The usual pattern is to implement the changes for 4 week, do a new sample. Keep doing the changes until the results come in. So this is the likely time line for some

  • Week 0: Order Kit, start general list
  • Week 1: Take test #1 and send in
  • Week 4: Get results, upload and get 1st personalized set of suggestions
  • Week 8: Take test #2 and send in
  • Week 10: Get results, upload and get 2nd personalized set of suggestions
  • Week 14: Take test #3 and send in
  • Week 16: Get results, upload and get 3rd personalized set of suggestions

Depending on results, repeat. Your desired result is to have NO Matches with the pattern (and hopefully have eliminated the issue).

Postscript – and Reminder

I am not a licensed medical professional and there are strict laws where I live about “appearing to practice medicine”.  I am safe when it is “academic models” and I keep to the language of science, especially statistics. I am not safe when the explanations have possible overtones of advising a patient instead of presenting data to be evaluated by a medical professional before implementing.

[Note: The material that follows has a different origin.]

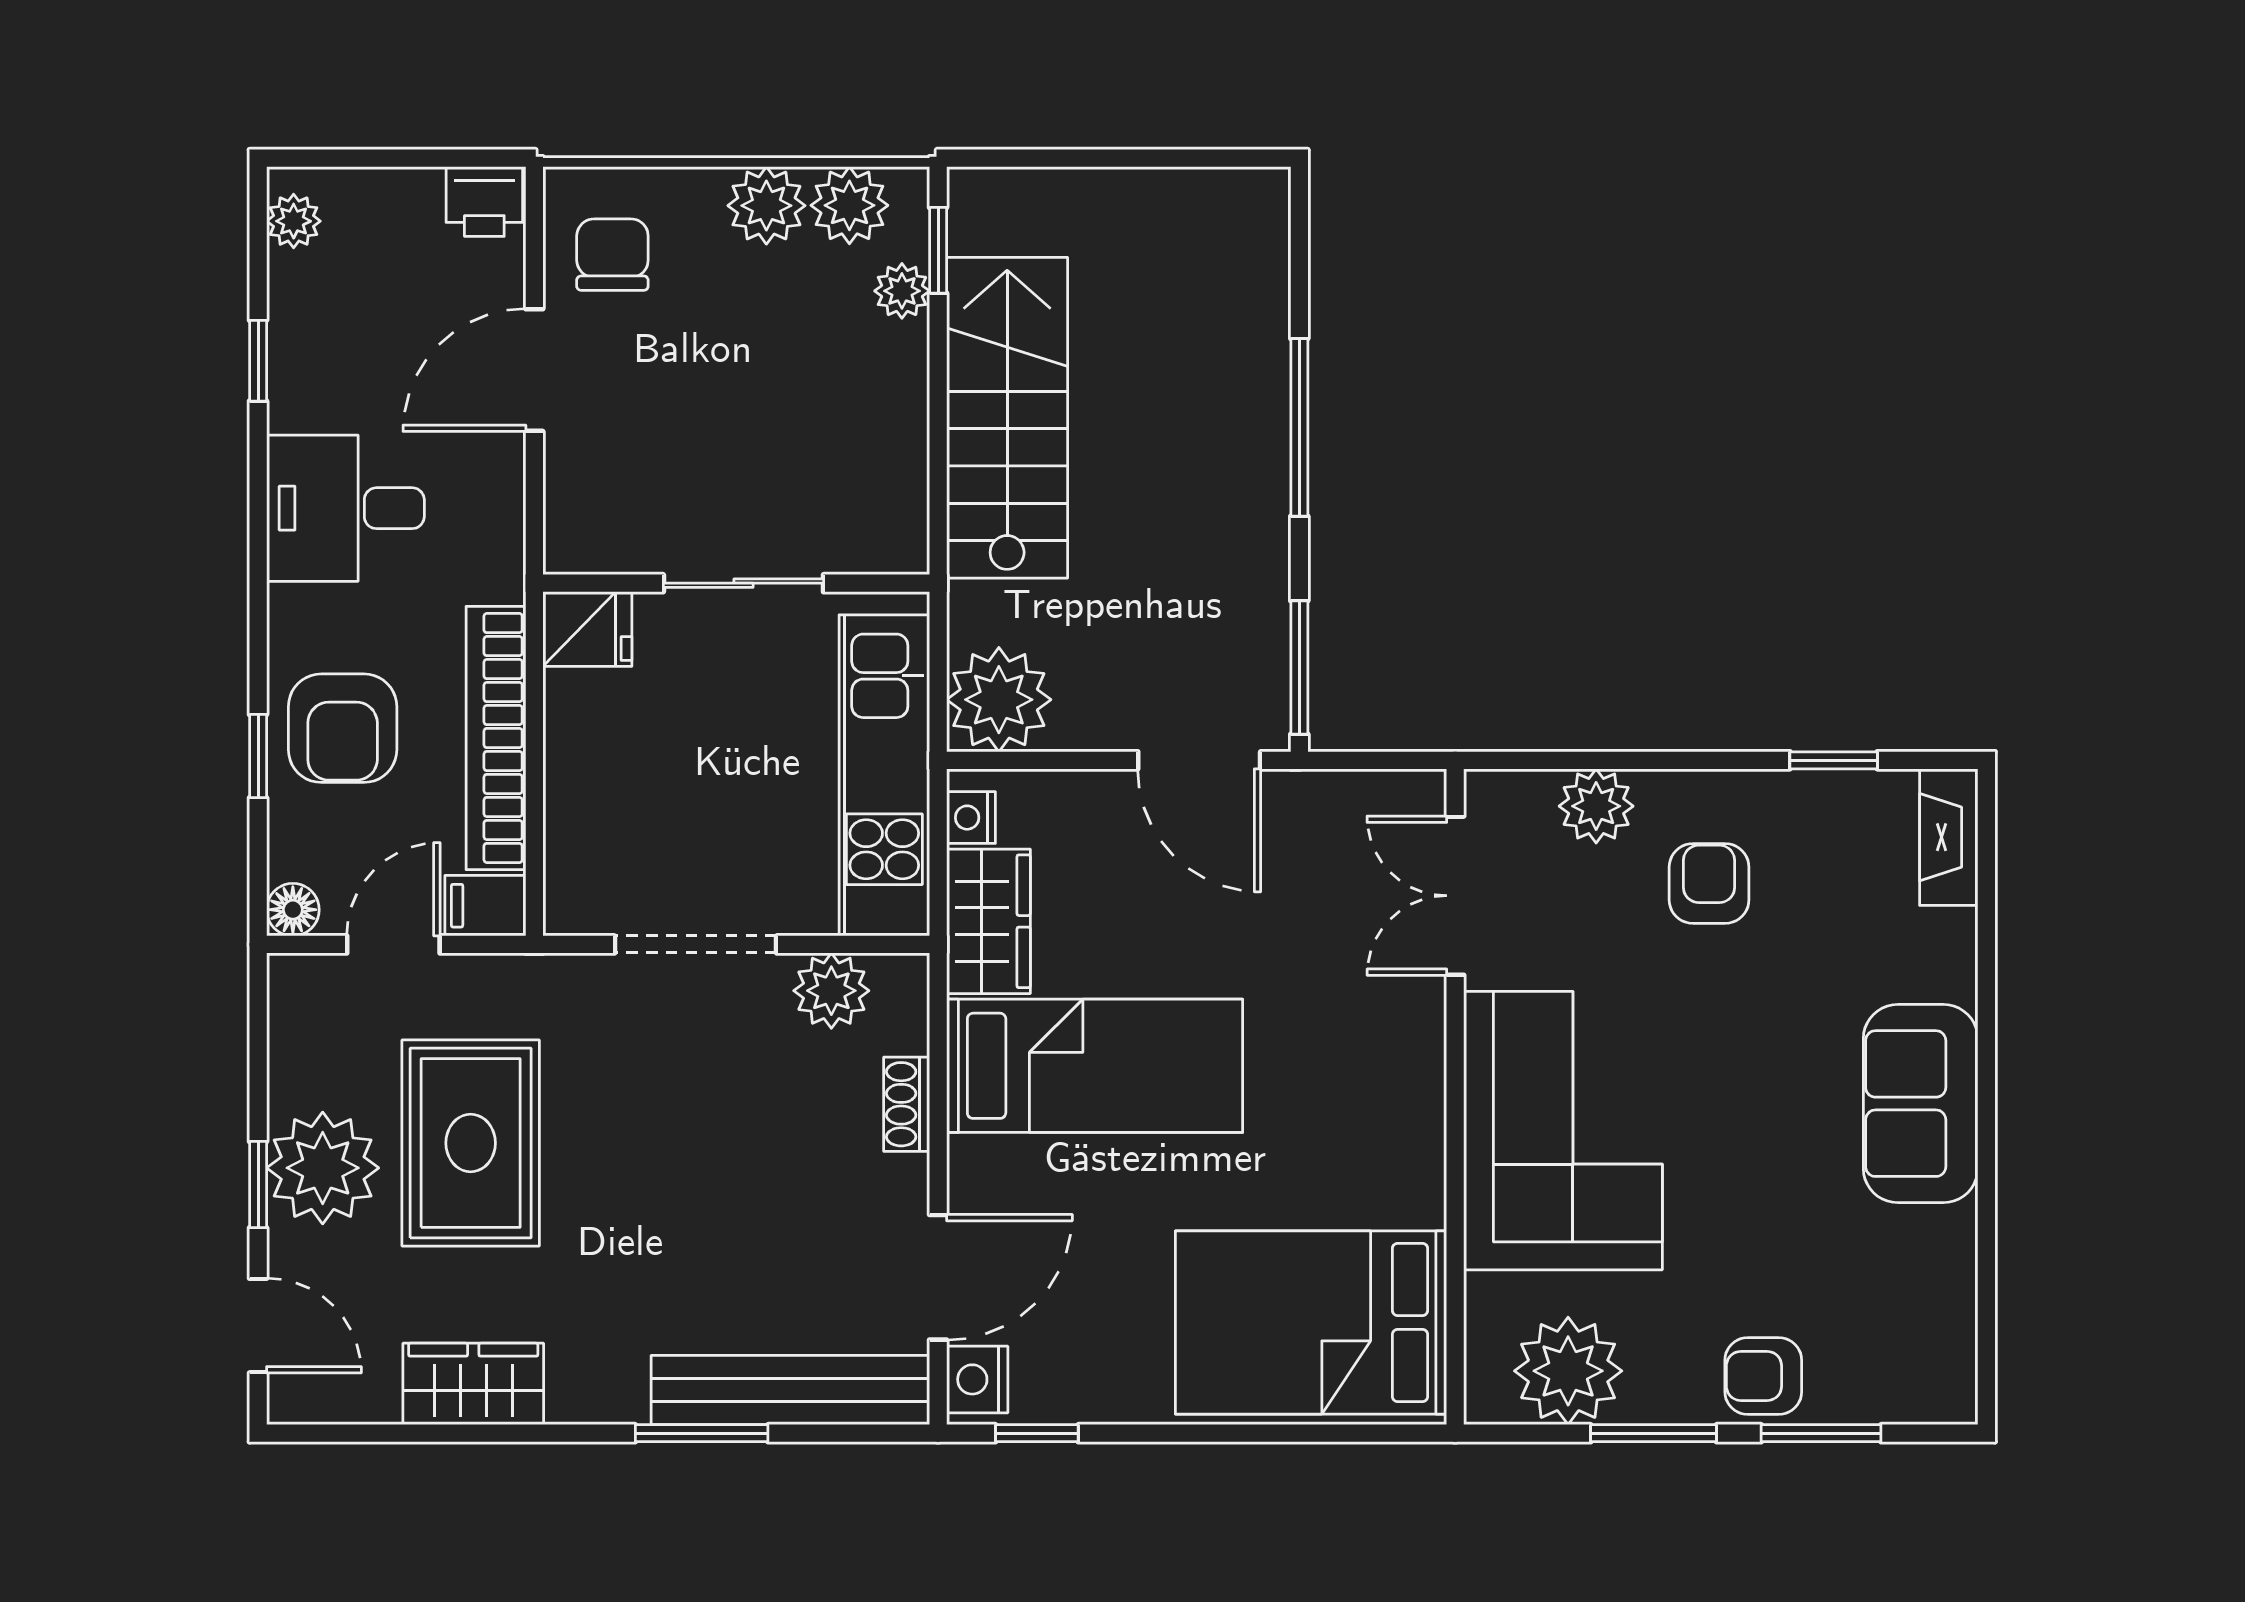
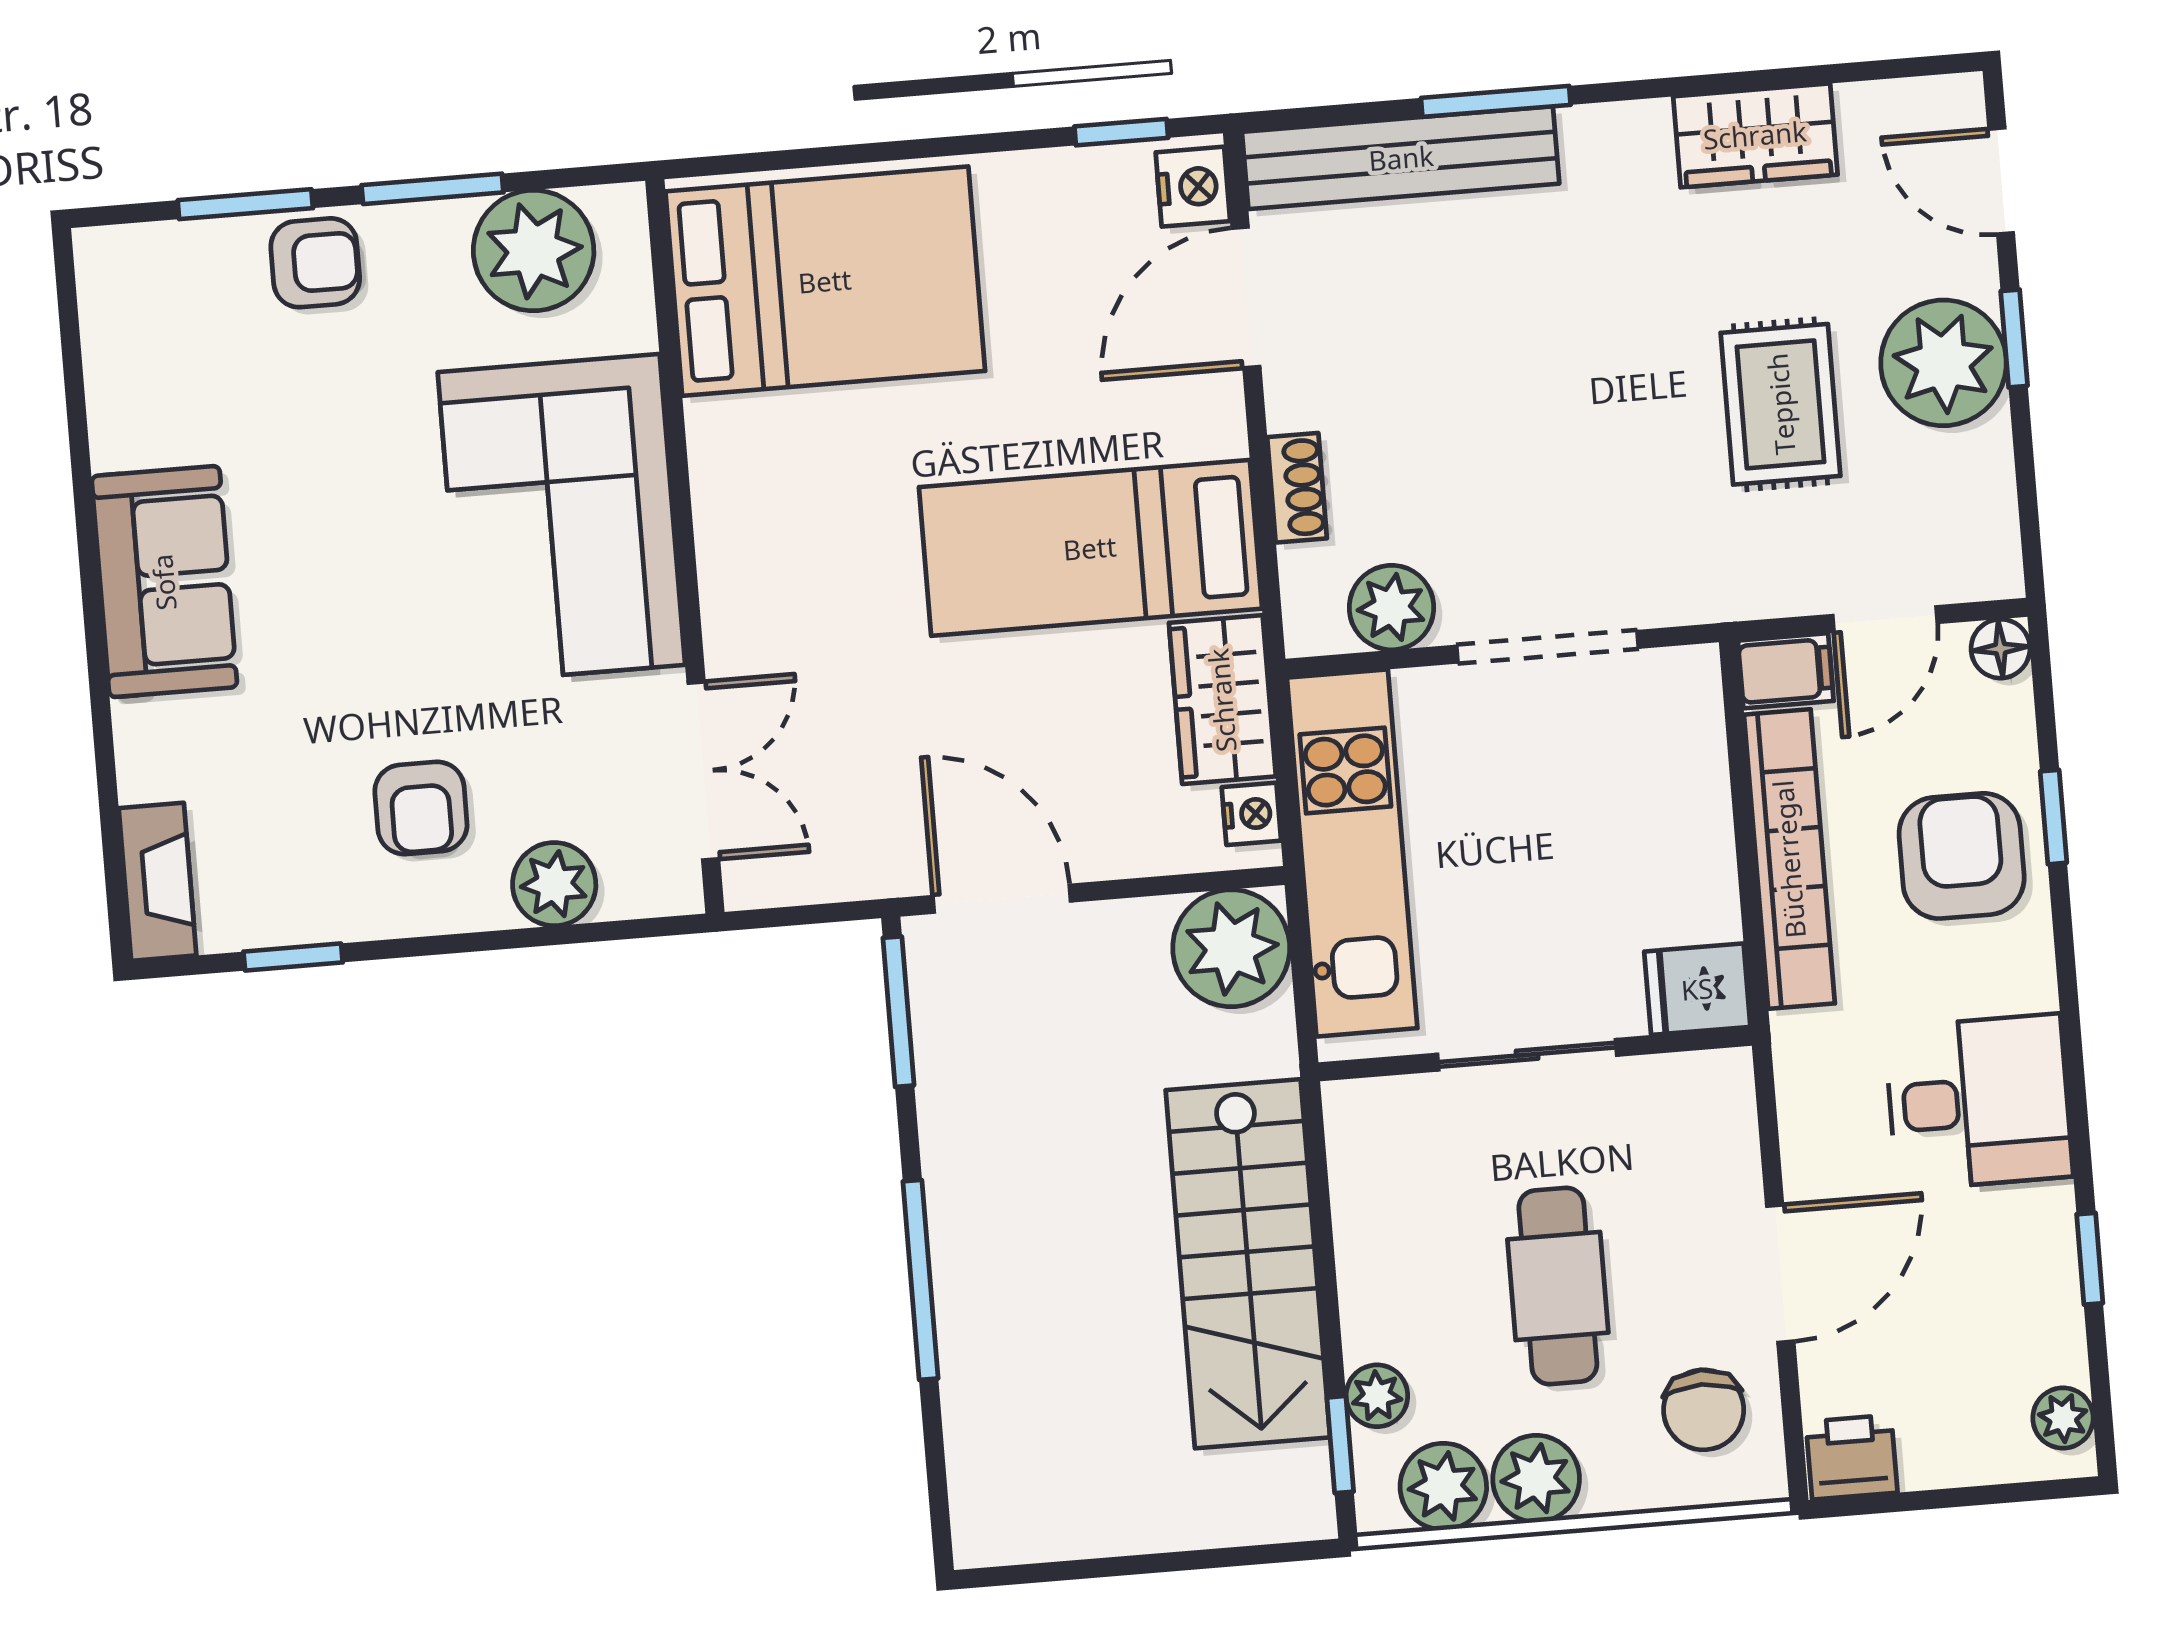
cafe table: (733, 375) -> (1558, 1286), added
rug: (471, 1143) -> (1781, 404), width x0.73, depth x0.70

I cannot tell people what they should take or not take. I can inform people items that have better odds of improving their microbiome as a results on numeric calculations. I am a trained experienced statistician with appropriate degrees and professional memberships. All suggestions should be reviewed by your medical professional before starting.

The answers above describe my logic and thinking and is not intended to give advice to this person or any one. Always review with your knowledgeable medical professional.